=== TASK PROMPT ===
How many lines of the entries below include the word "without"? Answer with the number alone.
──────────
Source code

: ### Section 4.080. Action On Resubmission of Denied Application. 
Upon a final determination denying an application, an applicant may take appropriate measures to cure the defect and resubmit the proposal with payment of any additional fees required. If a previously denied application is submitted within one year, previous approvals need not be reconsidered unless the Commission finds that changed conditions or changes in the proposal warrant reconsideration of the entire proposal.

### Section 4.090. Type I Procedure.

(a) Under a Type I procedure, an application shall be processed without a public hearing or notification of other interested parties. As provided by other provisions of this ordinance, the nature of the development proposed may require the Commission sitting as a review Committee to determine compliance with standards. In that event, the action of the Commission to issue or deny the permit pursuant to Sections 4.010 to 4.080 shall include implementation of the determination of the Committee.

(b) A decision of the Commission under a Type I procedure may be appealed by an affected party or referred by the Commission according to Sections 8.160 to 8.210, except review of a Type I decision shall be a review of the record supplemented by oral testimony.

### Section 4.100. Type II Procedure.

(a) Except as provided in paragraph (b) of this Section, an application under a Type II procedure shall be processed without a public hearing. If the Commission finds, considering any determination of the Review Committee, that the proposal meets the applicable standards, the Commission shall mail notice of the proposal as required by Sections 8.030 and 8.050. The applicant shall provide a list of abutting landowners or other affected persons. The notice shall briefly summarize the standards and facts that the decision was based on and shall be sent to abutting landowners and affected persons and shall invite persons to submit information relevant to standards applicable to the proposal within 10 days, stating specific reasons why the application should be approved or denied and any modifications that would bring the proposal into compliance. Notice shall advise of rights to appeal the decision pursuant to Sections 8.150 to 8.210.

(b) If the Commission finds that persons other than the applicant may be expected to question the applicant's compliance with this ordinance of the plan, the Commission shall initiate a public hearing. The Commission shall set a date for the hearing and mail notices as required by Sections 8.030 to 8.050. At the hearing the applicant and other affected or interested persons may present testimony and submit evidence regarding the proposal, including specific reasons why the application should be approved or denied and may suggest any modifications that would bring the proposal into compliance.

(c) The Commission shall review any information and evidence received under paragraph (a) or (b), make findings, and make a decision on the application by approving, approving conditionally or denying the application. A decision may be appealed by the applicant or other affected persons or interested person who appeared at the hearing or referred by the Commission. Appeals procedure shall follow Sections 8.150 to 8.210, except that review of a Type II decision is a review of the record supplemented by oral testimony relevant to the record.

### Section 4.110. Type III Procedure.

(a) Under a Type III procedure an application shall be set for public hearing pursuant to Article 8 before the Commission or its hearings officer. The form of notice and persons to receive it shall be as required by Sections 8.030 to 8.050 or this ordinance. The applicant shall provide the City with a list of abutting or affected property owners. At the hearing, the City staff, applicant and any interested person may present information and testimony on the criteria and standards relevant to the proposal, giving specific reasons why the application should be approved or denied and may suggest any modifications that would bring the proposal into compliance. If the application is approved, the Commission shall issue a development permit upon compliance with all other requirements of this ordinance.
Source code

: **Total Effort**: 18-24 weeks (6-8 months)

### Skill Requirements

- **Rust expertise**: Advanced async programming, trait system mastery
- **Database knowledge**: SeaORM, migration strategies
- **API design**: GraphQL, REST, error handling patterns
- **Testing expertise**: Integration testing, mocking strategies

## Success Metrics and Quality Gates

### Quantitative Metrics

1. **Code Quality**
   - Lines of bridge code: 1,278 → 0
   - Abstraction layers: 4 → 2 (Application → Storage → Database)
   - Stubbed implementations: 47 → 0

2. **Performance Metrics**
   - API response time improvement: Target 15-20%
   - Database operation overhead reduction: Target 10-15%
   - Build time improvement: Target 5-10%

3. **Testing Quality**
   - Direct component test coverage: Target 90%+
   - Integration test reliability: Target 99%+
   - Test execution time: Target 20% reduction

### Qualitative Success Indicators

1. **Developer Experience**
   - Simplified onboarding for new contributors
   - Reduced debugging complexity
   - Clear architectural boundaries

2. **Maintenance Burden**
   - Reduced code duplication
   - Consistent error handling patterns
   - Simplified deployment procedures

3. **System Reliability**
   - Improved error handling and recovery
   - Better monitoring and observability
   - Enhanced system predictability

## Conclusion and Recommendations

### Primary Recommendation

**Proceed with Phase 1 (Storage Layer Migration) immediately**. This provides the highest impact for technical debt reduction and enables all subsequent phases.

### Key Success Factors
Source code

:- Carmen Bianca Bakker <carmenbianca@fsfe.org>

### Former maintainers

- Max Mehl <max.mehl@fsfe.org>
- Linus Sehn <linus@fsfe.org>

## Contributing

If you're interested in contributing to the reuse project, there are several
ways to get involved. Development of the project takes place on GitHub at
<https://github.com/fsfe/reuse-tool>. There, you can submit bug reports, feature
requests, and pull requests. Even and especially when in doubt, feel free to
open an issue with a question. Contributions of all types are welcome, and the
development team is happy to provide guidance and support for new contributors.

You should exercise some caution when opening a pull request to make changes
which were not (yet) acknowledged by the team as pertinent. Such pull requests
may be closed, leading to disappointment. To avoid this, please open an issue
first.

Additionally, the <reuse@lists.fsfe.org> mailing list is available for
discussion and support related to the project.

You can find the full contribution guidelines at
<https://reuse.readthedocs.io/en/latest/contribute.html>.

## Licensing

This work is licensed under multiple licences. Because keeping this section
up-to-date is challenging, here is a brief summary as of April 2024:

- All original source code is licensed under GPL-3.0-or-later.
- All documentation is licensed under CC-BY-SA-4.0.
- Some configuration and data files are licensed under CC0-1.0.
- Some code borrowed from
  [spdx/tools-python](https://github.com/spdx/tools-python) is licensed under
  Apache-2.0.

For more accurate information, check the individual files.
──────────
=== OUTPUT OF THE EXERCISE ===
2